=== WORK ITEM ===
Transcribe exactly the lines that fall between the one holding "Prescott Valley, AZ (May" and the one holding "excited to have", inclusive, from the entries below.

=-=-=

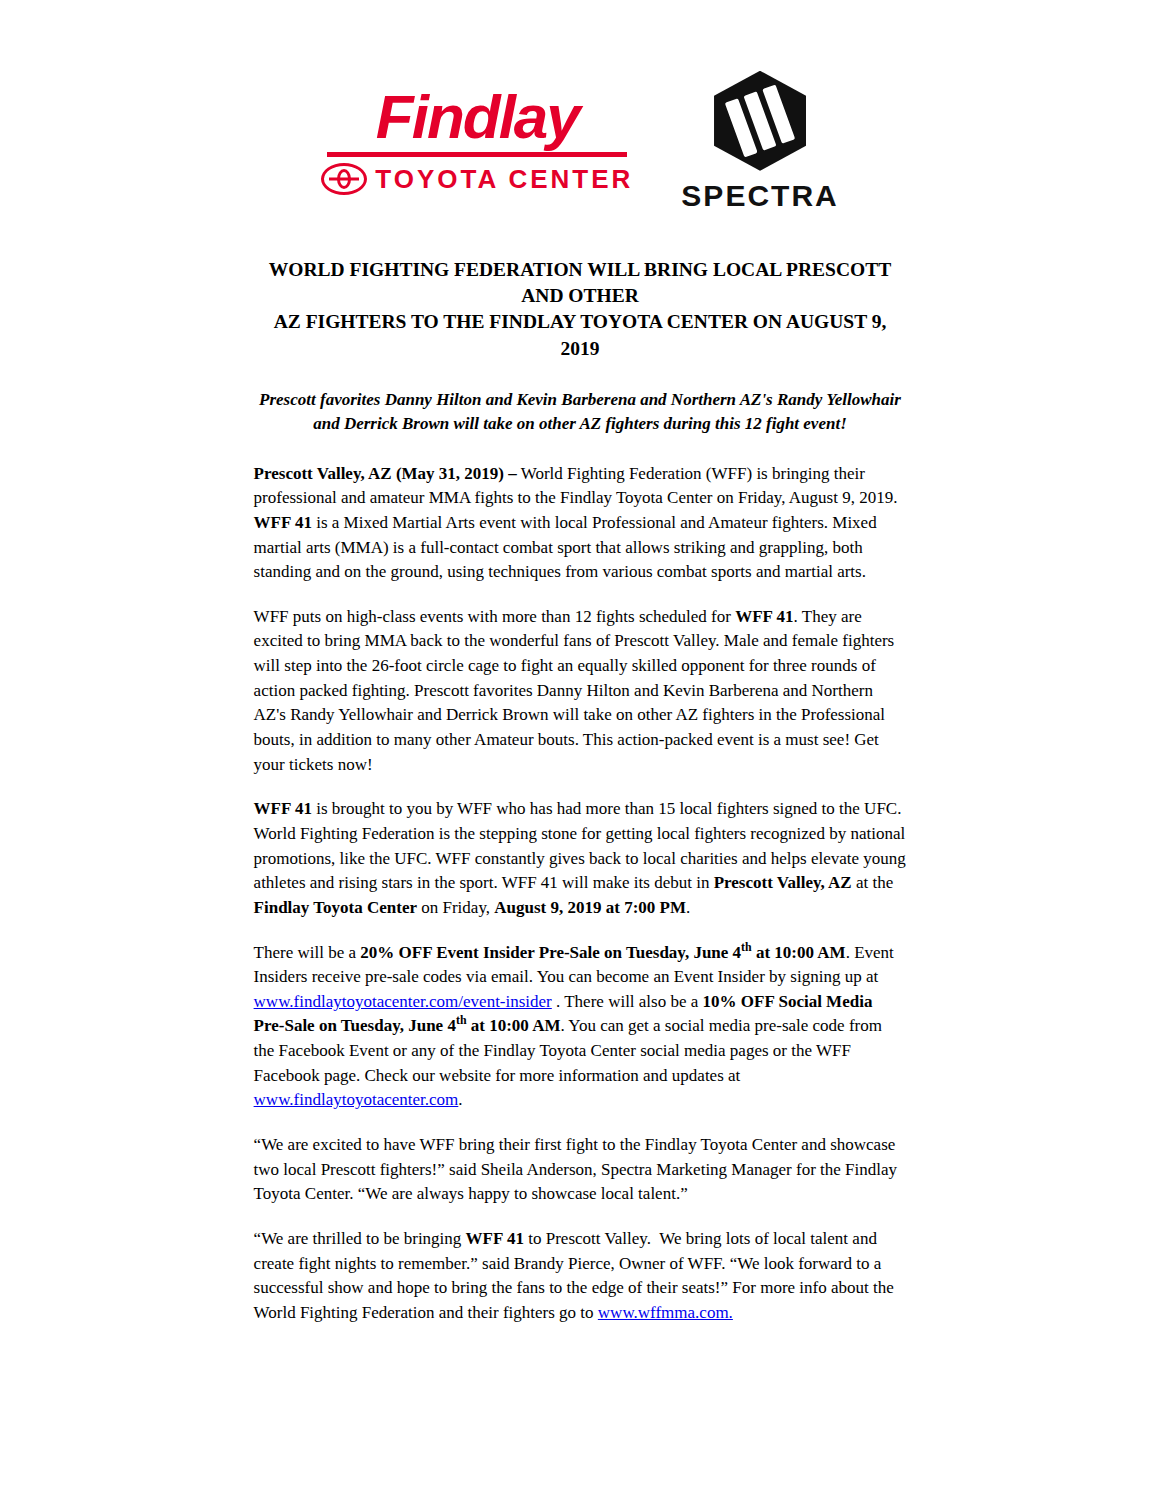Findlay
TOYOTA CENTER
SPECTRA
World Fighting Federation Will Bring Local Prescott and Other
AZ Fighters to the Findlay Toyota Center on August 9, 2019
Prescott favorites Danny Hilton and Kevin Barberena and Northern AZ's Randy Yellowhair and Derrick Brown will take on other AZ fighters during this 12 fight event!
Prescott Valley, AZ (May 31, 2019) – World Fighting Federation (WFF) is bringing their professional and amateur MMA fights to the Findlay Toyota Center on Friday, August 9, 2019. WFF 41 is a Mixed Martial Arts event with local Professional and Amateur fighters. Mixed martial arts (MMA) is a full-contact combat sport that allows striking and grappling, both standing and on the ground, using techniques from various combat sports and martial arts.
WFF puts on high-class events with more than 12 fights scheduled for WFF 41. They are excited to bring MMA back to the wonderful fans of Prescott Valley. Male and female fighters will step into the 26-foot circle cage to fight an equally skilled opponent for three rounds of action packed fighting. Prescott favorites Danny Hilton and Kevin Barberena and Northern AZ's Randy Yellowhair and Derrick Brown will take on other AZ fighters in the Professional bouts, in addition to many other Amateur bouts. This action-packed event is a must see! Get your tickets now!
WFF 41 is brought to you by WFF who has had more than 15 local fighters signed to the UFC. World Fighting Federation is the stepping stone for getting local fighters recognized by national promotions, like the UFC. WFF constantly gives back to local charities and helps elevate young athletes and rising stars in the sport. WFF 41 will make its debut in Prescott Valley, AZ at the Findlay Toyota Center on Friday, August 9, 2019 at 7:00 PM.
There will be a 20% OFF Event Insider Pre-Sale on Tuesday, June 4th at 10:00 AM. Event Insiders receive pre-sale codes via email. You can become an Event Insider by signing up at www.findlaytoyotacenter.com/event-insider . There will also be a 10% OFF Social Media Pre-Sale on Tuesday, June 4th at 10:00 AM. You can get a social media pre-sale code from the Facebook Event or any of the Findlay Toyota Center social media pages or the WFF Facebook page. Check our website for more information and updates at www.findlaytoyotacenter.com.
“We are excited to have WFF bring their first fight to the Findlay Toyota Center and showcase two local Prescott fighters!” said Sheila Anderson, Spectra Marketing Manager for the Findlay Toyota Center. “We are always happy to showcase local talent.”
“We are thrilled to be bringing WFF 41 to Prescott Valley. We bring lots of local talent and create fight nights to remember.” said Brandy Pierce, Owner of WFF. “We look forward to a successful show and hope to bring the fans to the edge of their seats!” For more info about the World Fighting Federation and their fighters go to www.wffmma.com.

=-=-=

=== ANSWER TO THIS PROBLEM ===
Prescott Valley, AZ (May 31, 2019) – World Fighting Federation (WFF) is bringing their professional and amateur MMA fights to the Findlay Toyota Center on Friday, August 9, 2019. WFF 41 is a Mixed Martial Arts event with local Professional and Amateur fighters. Mixed martial arts (MMA) is a full-contact combat sport that allows striking and grappling, both standing and on the ground, using techniques from various combat sports and martial arts.
WFF puts on high-class events with more than 12 fights scheduled for WFF 41. They are excited to bring MMA back to the wonderful fans of Prescott Valley. Male and female fighters will step into the 26-foot circle cage to fight an equally skilled opponent for three rounds of action packed fighting. Prescott favorites Danny Hilton and Kevin Barberena and Northern AZ's Randy Yellowhair and Derrick Brown will take on other AZ fighters in the Professional bouts, in addition to many other Amateur bouts. This action-packed event is a must see! Get your tickets now!
WFF 41 is brought to you by WFF who has had more than 15 local fighters signed to the UFC. World Fighting Federation is the stepping stone for getting local fighters recognized by national promotions, like the UFC. WFF constantly gives back to local charities and helps elevate young athletes and rising stars in the sport. WFF 41 will make its debut in Prescott Valley, AZ at the Findlay Toyota Center on Friday, August 9, 2019 at 7:00 PM.
There will be a 20% OFF Event Insider Pre-Sale on Tuesday, June 4th at 10:00 AM. Event Insiders receive pre-sale codes via email. You can become an Event Insider by signing up at www.findlaytoyotacenter.com/event-insider . There will also be a 10% OFF Social Media Pre-Sale on Tuesday, June 4th at 10:00 AM. You can get a social media pre-sale code from the Facebook Event or any of the Findlay Toyota Center social media pages or the WFF Facebook page. Check our website for more information and updates at www.findlaytoyotacenter.com.
“We are excited to have WFF bring their first fight to the Findlay Toyota Center and showcase two local Prescott fighters!” said Sheila Anderson, Spectra Marketing Manager for the Findlay Toyota Center. “We are always happy to showcase local talent.”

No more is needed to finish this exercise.